■ TASK DIRECTIONS
Copy the listing exactly, please, and keep every picture out of it.

■ DATA FOR ANALYSIS
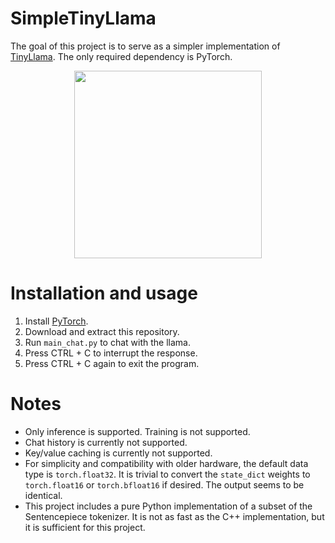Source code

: # SimpleTinyLlama

The goal of this project is to serve as a simpler implementation of [TinyLlama](https://github.com/jzhang38/TinyLlama). The only required dependency is PyTorch.

<div align="center">
  <img src="https://github.com/99991/SimpleTinyLlama/assets/18725165/834efd71-e933-407f-92bb-f19979c34188" width="300"/>
</div>

# Installation and usage

1. Install [PyTorch](https://pytorch.org/).
2. Download and extract this repository.
3. Run `main_chat.py` to chat with the llama.
4. Press CTRL + C to interrupt the response.
5. Press CTRL + C again to exit the program.

# Notes

- Only inference is supported. Training is not supported.
- Chat history is currently not supported.
- Key/value caching is currently not supported.
- For simplicity and compatibility with older hardware, the default data type is `torch.float32`. It is trivial to convert the `state_dict` weights to `torch.float16` or `torch.bfloat16` if desired. The output seems to be identical.
- This project includes a pure Python implementation of a subset of the Sentencepiece tokenizer. It is not as fast as the C++ implementation, but it is sufficient for this project.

■ EXPECTED OUTPUT
Source code

: # SimpleTinyLlama

The goal of this project is to serve as a simpler implementation of [TinyLlama](https://github.com/jzhang38/TinyLlama). The only required dependency is PyTorch.

<div align="center">
  <img src="https://github.com/99991/SimpleTinyLlama/assets/18725165/834efd71-e933-407f-92bb-f19979c34188" width="300"/>
</div>

# Installation and usage

1. Install [PyTorch](https://pytorch.org/).
2. Download and extract this repository.
3. Run `main_chat.py` to chat with the llama.
4. Press CTRL + C to interrupt the response.
5. Press CTRL + C again to exit the program.

# Notes

- Only inference is supported. Training is not supported.
- Chat history is currently not supported.
- Key/value caching is currently not supported.
- For simplicity and compatibility with older hardware, the default data type is `torch.float32`. It is trivial to convert the `state_dict` weights to `torch.float16` or `torch.bfloat16` if desired. The output seems to be identical.
- This project includes a pure Python implementation of a subset of the Sentencepiece tokenizer. It is not as fast as the C++ implementation, but it is sufficient for this project.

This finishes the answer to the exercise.